TASK OBJECTIVE
Output the listing exactly as written, apart from its pictures.

RECORD EXCERPTS

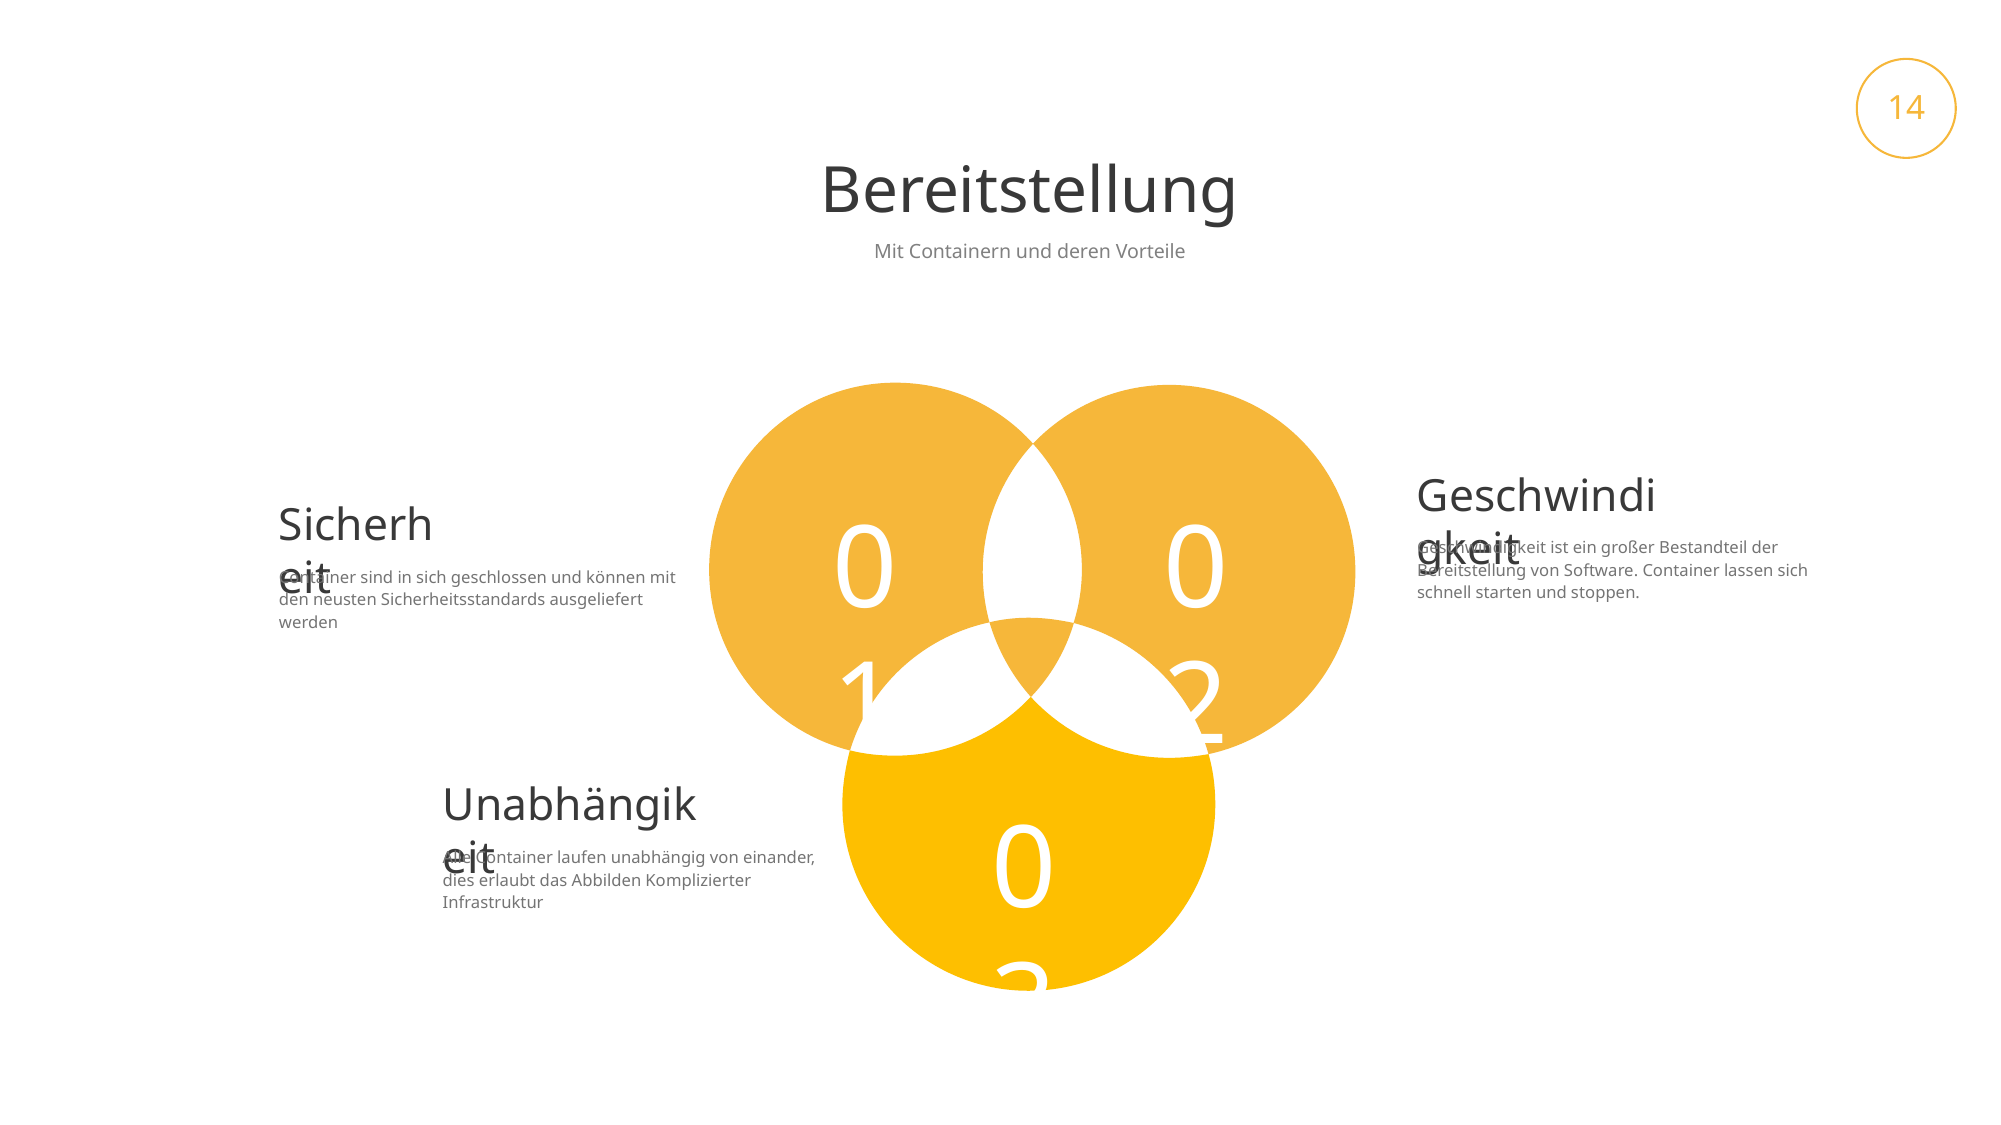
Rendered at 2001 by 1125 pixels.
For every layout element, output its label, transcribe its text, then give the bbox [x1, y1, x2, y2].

text_box Bereitstellung [805, 141, 1255, 233]
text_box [709, 382, 1356, 991]
text_box Mit Containern und deren Vorteile [835, 219, 1225, 270]
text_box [278, 495, 679, 589]
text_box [442, 776, 843, 869]
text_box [1416, 466, 1817, 559]
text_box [1856, 58, 1956, 158]
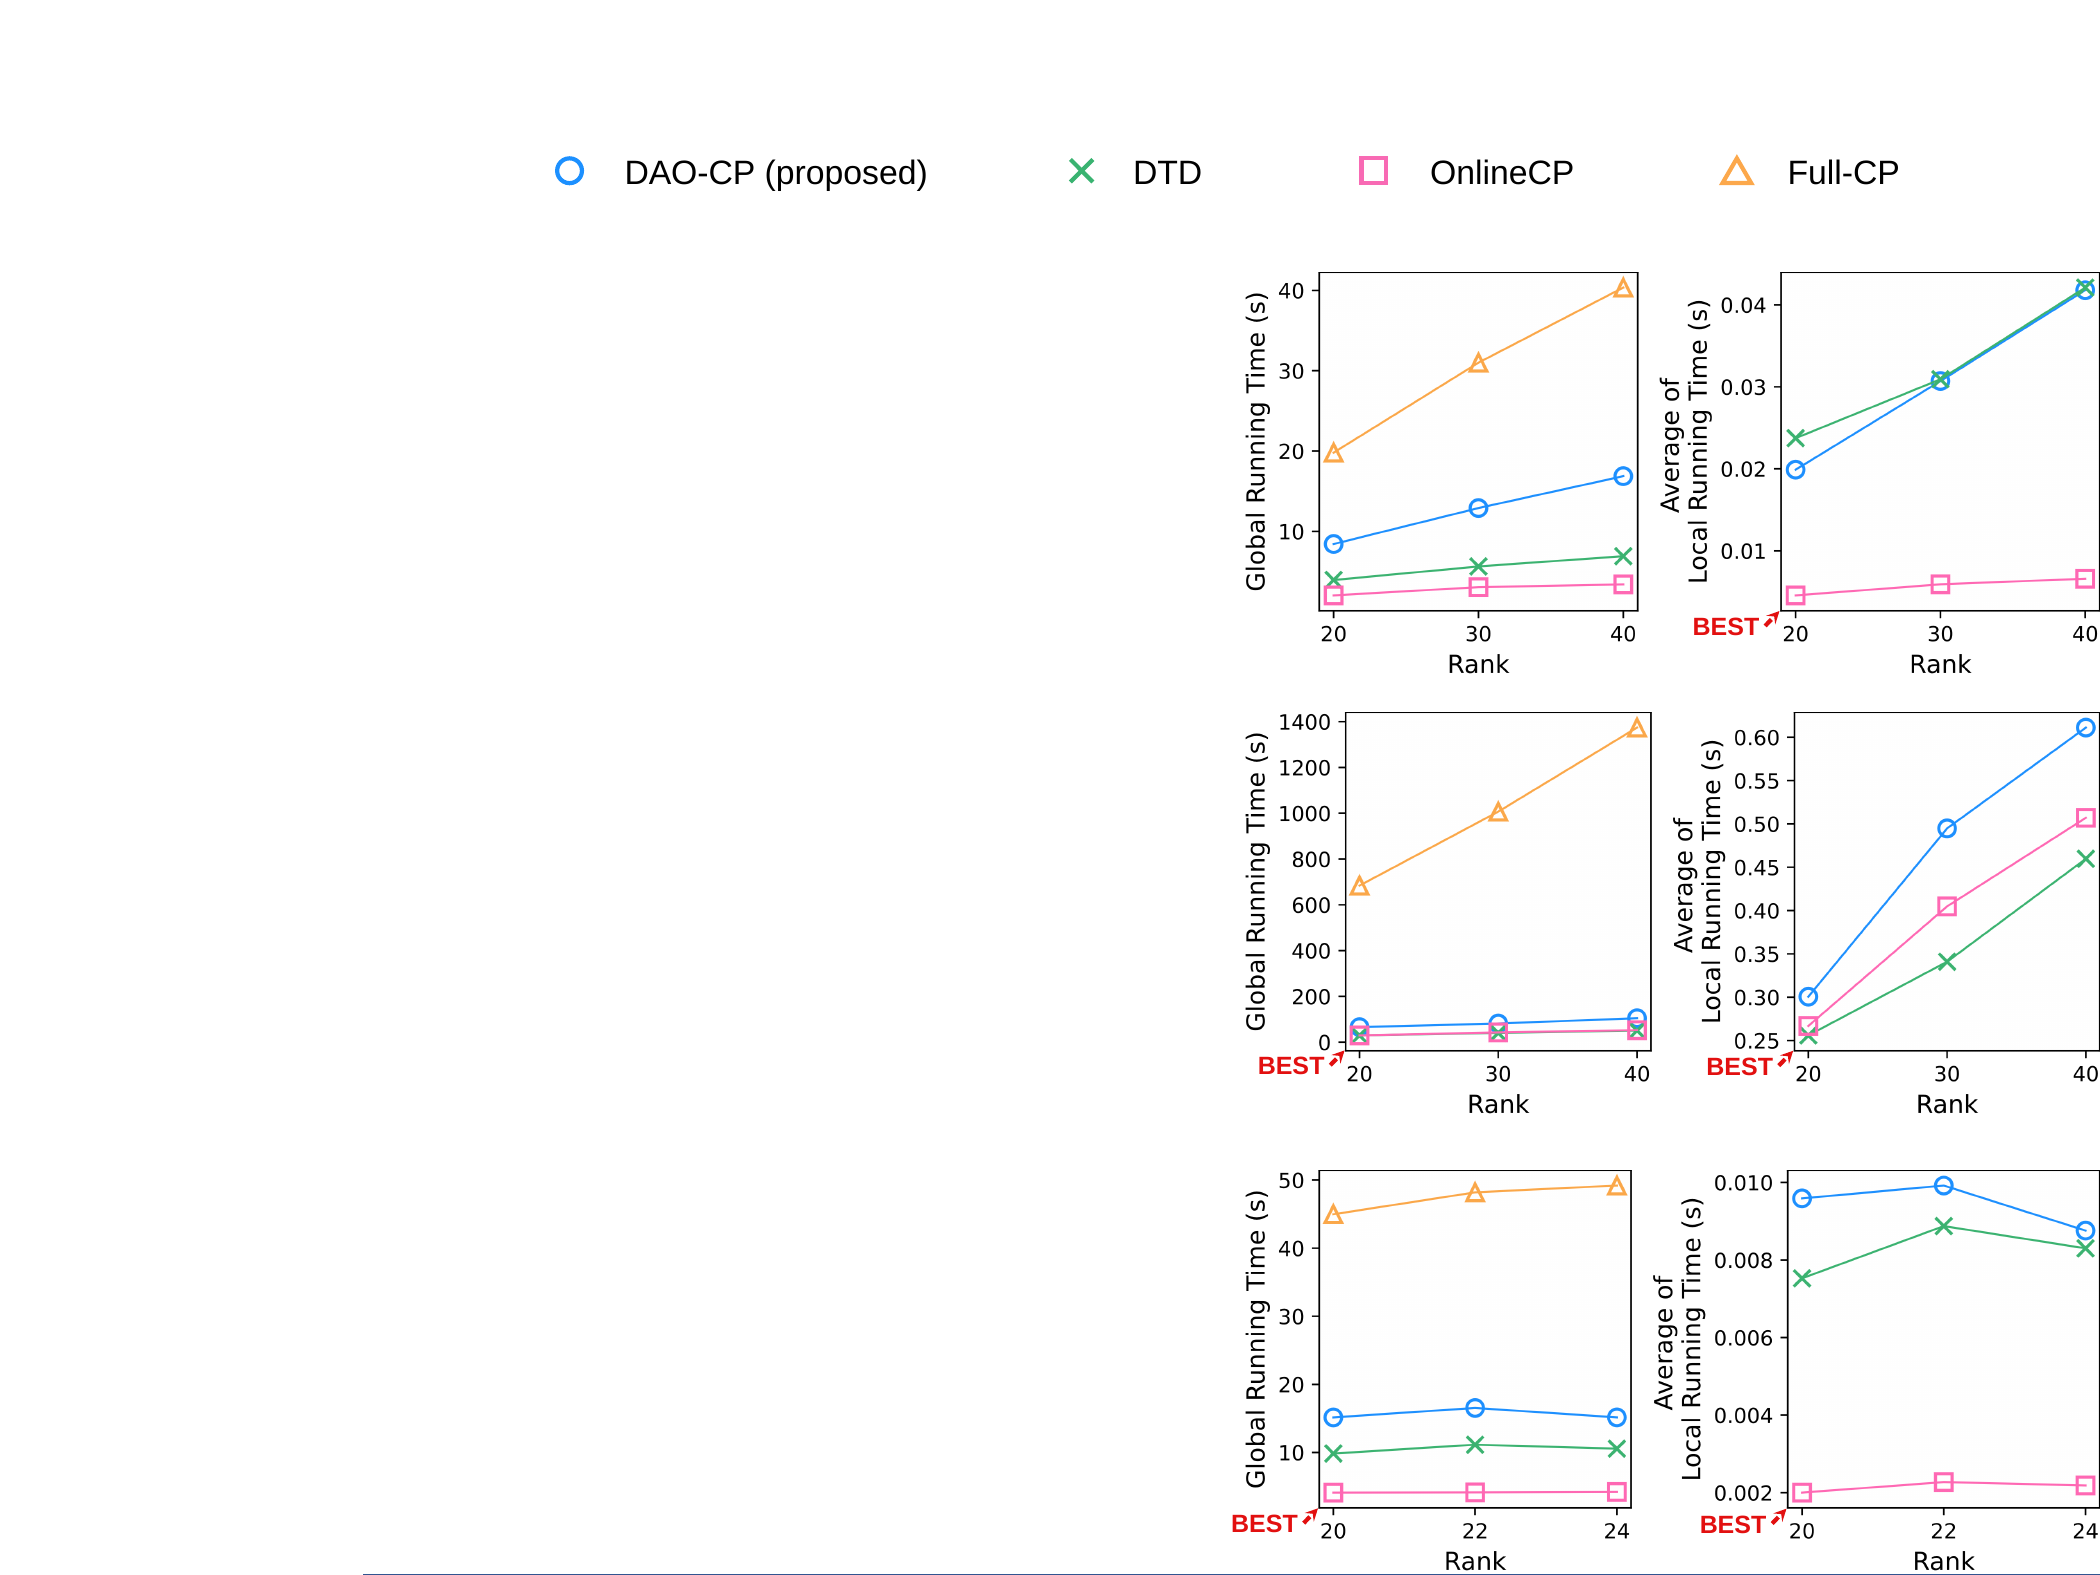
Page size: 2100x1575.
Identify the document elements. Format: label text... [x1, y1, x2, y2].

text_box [1065, 154, 1098, 187]
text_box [1303, 1508, 1319, 1524]
picture [1245, 272, 2100, 678]
text_box BEST [1216, 1500, 1245, 1546]
text_box [376, 142, 2100, 198]
picture [1245, 1170, 2100, 1575]
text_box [1778, 1050, 1794, 1066]
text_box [1330, 1050, 1345, 1066]
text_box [1765, 611, 1780, 626]
picture [1245, 712, 2100, 1118]
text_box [1772, 1508, 1787, 1524]
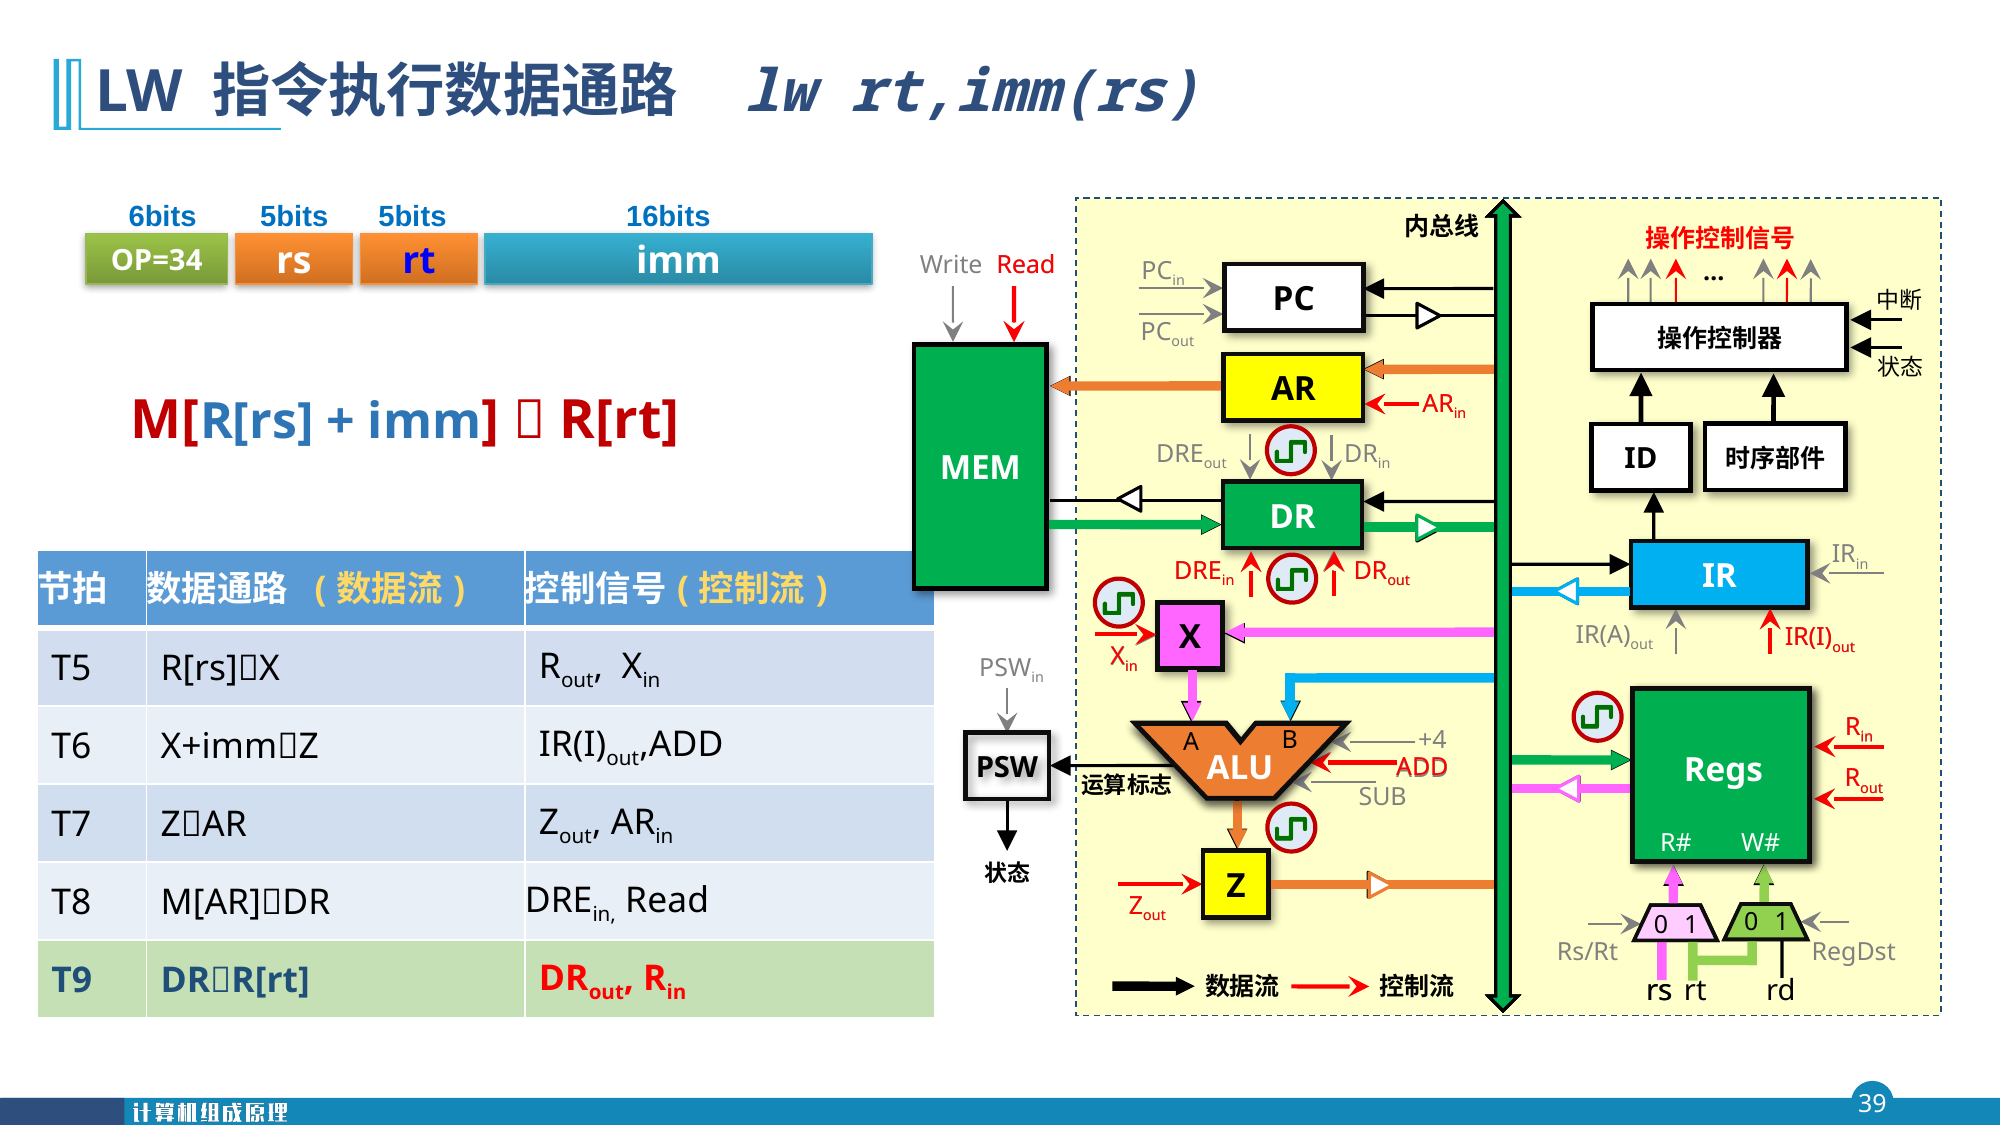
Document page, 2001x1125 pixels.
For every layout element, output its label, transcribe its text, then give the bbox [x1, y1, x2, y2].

TASK OUTPUT
Rendered at 2001 by 1125 pixels.
For every layout element, output its label, transcribe its text, then give the bbox [x1, y1, x2, y2].

text_box Bereitstellung [805, 141, 1255, 233]
text_box [709, 382, 1356, 991]
text_box Mit Containern und deren Vorteile [835, 219, 1225, 270]
text_box [278, 495, 679, 589]
text_box [442, 776, 843, 869]
text_box [1416, 466, 1817, 559]
text_box [1856, 58, 1956, 158]
Page size: 2100x1575.
Identify the document elements. Format: label text... [x1, y1, x2, y2].

text_box [1065, 154, 1098, 187]
text_box [1303, 1508, 1319, 1524]
picture [1245, 272, 2100, 678]
text_box BEST [1216, 1500, 1245, 1546]
text_box [376, 142, 2100, 198]
picture [1245, 1170, 2100, 1575]
text_box [1778, 1050, 1794, 1066]
text_box [1330, 1050, 1345, 1066]
text_box [1765, 611, 1780, 626]
picture [1245, 712, 2100, 1118]
text_box [1772, 1508, 1787, 1524]
Document page, 2001x1125 pixels.
For every layout element, output its label, transcribe its text, then give the bbox [x1, y1, x2, y2].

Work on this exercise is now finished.